--- START ---

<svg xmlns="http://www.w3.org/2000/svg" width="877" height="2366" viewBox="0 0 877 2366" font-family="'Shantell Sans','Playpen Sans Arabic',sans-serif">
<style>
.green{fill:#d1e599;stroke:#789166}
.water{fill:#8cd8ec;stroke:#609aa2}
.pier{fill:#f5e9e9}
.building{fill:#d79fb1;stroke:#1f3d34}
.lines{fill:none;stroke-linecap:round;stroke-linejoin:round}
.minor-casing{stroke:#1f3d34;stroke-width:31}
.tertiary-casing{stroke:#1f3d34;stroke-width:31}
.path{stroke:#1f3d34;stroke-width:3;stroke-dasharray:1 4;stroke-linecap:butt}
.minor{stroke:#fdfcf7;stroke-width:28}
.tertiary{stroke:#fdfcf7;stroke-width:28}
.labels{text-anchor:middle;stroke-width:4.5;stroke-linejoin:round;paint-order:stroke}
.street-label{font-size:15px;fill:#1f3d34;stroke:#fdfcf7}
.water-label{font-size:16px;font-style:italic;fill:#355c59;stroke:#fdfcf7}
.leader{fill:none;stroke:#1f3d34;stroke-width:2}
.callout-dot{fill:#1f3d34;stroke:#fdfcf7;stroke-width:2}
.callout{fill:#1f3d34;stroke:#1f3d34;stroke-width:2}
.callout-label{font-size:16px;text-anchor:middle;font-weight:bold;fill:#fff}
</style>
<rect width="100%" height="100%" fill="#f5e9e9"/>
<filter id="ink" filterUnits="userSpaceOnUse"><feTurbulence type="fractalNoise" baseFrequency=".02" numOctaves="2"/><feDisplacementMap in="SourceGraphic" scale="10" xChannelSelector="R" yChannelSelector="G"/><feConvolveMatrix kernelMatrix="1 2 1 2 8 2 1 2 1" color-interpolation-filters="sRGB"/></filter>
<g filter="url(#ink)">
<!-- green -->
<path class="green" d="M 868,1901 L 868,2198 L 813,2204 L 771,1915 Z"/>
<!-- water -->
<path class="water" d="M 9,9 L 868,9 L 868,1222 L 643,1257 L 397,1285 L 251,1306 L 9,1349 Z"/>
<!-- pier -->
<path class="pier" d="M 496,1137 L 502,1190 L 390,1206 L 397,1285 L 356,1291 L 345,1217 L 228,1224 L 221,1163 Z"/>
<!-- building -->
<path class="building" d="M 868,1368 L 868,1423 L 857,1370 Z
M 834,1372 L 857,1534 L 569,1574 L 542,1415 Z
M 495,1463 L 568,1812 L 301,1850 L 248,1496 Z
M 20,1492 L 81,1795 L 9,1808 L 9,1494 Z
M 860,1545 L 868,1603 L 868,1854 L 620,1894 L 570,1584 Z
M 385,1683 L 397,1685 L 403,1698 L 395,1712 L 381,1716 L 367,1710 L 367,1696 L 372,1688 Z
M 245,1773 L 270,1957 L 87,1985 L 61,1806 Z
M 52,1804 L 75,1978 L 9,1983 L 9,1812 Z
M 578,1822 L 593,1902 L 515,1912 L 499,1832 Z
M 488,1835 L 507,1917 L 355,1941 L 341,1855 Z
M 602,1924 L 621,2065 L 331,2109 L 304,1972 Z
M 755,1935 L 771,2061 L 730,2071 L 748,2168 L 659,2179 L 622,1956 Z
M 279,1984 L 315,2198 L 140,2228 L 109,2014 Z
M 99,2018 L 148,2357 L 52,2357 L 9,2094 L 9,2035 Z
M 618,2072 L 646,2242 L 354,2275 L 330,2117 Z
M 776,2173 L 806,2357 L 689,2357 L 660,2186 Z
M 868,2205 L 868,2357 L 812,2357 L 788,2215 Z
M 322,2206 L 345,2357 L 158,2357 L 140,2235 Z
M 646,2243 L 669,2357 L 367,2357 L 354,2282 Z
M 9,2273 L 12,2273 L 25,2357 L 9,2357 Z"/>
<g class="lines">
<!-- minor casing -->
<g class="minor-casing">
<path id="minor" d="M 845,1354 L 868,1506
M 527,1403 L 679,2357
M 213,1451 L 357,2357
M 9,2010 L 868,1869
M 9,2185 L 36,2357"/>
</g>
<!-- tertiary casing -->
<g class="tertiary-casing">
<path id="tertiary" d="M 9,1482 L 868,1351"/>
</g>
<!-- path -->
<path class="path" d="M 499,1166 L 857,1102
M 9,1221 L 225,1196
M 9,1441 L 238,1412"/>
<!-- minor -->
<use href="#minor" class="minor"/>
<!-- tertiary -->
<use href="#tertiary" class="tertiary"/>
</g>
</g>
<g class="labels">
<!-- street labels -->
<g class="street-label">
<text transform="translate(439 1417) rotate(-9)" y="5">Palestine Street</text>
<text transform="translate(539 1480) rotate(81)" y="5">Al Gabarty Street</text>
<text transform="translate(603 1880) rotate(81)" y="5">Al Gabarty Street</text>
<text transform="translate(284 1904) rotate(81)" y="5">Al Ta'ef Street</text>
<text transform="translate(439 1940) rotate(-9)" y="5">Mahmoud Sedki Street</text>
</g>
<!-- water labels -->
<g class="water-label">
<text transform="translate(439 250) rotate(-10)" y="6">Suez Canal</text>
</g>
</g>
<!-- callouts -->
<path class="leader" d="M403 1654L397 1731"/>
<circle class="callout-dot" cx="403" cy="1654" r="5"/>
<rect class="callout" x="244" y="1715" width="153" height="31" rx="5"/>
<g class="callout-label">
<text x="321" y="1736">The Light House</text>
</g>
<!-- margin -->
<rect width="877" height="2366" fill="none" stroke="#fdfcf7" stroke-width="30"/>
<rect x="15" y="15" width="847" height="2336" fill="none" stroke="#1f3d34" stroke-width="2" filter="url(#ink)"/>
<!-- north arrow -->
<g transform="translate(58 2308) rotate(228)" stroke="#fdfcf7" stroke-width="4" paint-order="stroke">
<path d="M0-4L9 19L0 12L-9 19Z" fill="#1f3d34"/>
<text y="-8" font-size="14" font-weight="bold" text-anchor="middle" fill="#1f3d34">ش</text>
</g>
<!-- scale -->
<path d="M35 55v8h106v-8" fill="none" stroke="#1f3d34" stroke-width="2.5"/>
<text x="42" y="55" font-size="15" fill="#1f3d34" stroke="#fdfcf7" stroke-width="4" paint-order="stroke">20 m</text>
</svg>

--- END ---

--- Exercise objective ---
An exact copy of the listing is what's needed here.

--- Task result ---
<svg xmlns="http://www.w3.org/2000/svg" width="877" height="2366" viewBox="0 0 877 2366" font-family="'Shantell Sans','Playpen Sans Arabic',sans-serif">
<style>
.green{fill:#d1e599;stroke:#789166}
.water{fill:#8cd8ec;stroke:#609aa2}
.pier{fill:#f5e9e9}
.building{fill:#d79fb1;stroke:#1f3d34}
.lines{fill:none;stroke-linecap:round;stroke-linejoin:round}
.minor-casing{stroke:#1f3d34;stroke-width:31}
.tertiary-casing{stroke:#1f3d34;stroke-width:31}
.path{stroke:#1f3d34;stroke-width:3;stroke-dasharray:1 4;stroke-linecap:butt}
.minor{stroke:#fdfcf7;stroke-width:28}
.tertiary{stroke:#fdfcf7;stroke-width:28}
.labels{text-anchor:middle;stroke-width:4.5;stroke-linejoin:round;paint-order:stroke}
.street-label{font-size:15px;fill:#1f3d34;stroke:#fdfcf7}
.water-label{font-size:16px;font-style:italic;fill:#355c59;stroke:#fdfcf7}
.leader{fill:none;stroke:#1f3d34;stroke-width:2}
.callout-dot{fill:#1f3d34;stroke:#fdfcf7;stroke-width:2}
.callout{fill:#1f3d34;stroke:#1f3d34;stroke-width:2}
.callout-label{font-size:16px;text-anchor:middle;font-weight:bold;fill:#fff}
</style>
<rect width="100%" height="100%" fill="#f5e9e9"/>
<filter id="ink" filterUnits="userSpaceOnUse"><feTurbulence type="fractalNoise" baseFrequency=".02" numOctaves="2"/><feDisplacementMap in="SourceGraphic" scale="10" xChannelSelector="R" yChannelSelector="G"/><feConvolveMatrix kernelMatrix="1 2 1 2 8 2 1 2 1" color-interpolation-filters="sRGB"/></filter>
<g filter="url(#ink)">
<!-- green -->
<path class="green" d="M 868,1901 L 868,2198 L 813,2204 L 771,1915 Z"/>
<!-- water -->
<path class="water" d="M 9,9 L 868,9 L 868,1222 L 643,1257 L 397,1285 L 251,1306 L 9,1349 Z"/>
<!-- pier -->
<path class="pier" d="M 496,1137 L 502,1190 L 390,1206 L 397,1285 L 356,1291 L 345,1217 L 228,1224 L 221,1163 Z"/>
<!-- building -->
<path class="building" d="M 868,1368 L 868,1423 L 857,1370 Z
M 834,1372 L 857,1534 L 569,1574 L 542,1415 Z
M 495,1463 L 568,1812 L 301,1850 L 248,1496 Z
M 20,1492 L 81,1795 L 9,1808 L 9,1494 Z
M 860,1545 L 868,1603 L 868,1854 L 620,1894 L 570,1584 Z
M 385,1683 L 397,1685 L 403,1698 L 395,1712 L 381,1716 L 367,1710 L 367,1696 L 372,1688 Z
M 245,1773 L 270,1957 L 87,1985 L 61,1806 Z
M 52,1804 L 75,1978 L 9,1983 L 9,1812 Z
M 578,1822 L 593,1902 L 515,1912 L 499,1832 Z
M 488,1835 L 507,1917 L 355,1941 L 341,1855 Z
M 602,1924 L 621,2065 L 331,2109 L 304,1972 Z
M 755,1935 L 771,2061 L 730,2071 L 748,2168 L 659,2179 L 622,1956 Z
M 279,1984 L 315,2198 L 140,2228 L 109,2014 Z
M 99,2018 L 148,2357 L 52,2357 L 9,2094 L 9,2035 Z
M 618,2072 L 646,2242 L 354,2275 L 330,2117 Z
M 776,2173 L 806,2357 L 689,2357 L 660,2186 Z
M 868,2205 L 868,2357 L 812,2357 L 788,2215 Z
M 322,2206 L 345,2357 L 158,2357 L 140,2235 Z
M 646,2243 L 669,2357 L 367,2357 L 354,2282 Z
M 9,2273 L 12,2273 L 25,2357 L 9,2357 Z"/>
<g class="lines">
<!-- minor casing -->
<g class="minor-casing">
<path id="minor" d="M 845,1354 L 868,1506
M 527,1403 L 679,2357
M 213,1451 L 357,2357
M 9,2010 L 868,1869
M 9,2185 L 36,2357"/>
</g>
<!-- tertiary casing -->
<g class="tertiary-casing">
<path id="tertiary" d="M 9,1482 L 868,1351"/>
</g>
<!-- path -->
<path class="path" d="M 499,1166 L 857,1102
M 9,1221 L 225,1196
M 9,1441 L 238,1412"/>
<!-- minor -->
<use href="#minor" class="minor"/>
<!-- tertiary -->
<use href="#tertiary" class="tertiary"/>
</g>
</g>
<g class="labels">
<!-- street labels -->
<g class="street-label">
<text transform="translate(439 1417) rotate(-9)" y="5">Palestine Street</text>
<text transform="translate(539 1480) rotate(81)" y="5">Al Gabarty Street</text>
<text transform="translate(603 1880) rotate(81)" y="5">Al Gabarty Street</text>
<text transform="translate(284 1904) rotate(81)" y="5">Al Ta'ef Street</text>
<text transform="translate(439 1940) rotate(-9)" y="5">Mahmoud Sedki Street</text>
</g>
<!-- water labels -->
<g class="water-label">
<text transform="translate(439 250) rotate(-10)" y="6">Suez Canal</text>
</g>
</g>
<!-- callouts -->
<path class="leader" d="M403 1654L397 1731"/>
<circle class="callout-dot" cx="403" cy="1654" r="5"/>
<rect class="callout" x="244" y="1715" width="153" height="31" rx="5"/>
<g class="callout-label">
<text x="321" y="1736">The Light House</text>
</g>
<!-- margin -->
<rect width="877" height="2366" fill="none" stroke="#fdfcf7" stroke-width="30"/>
<rect x="15" y="15" width="847" height="2336" fill="none" stroke="#1f3d34" stroke-width="2" filter="url(#ink)"/>
<!-- north arrow -->
<g transform="translate(58 2308) rotate(228)" stroke="#fdfcf7" stroke-width="4" paint-order="stroke">
<path d="M0-4L9 19L0 12L-9 19Z" fill="#1f3d34"/>
<text y="-8" font-size="14" font-weight="bold" text-anchor="middle" fill="#1f3d34">ش</text>
</g>
<!-- scale -->
<path d="M35 55v8h106v-8" fill="none" stroke="#1f3d34" stroke-width="2.5"/>
<text x="42" y="55" font-size="15" fill="#1f3d34" stroke="#fdfcf7" stroke-width="4" paint-order="stroke">20 m</text>
</svg>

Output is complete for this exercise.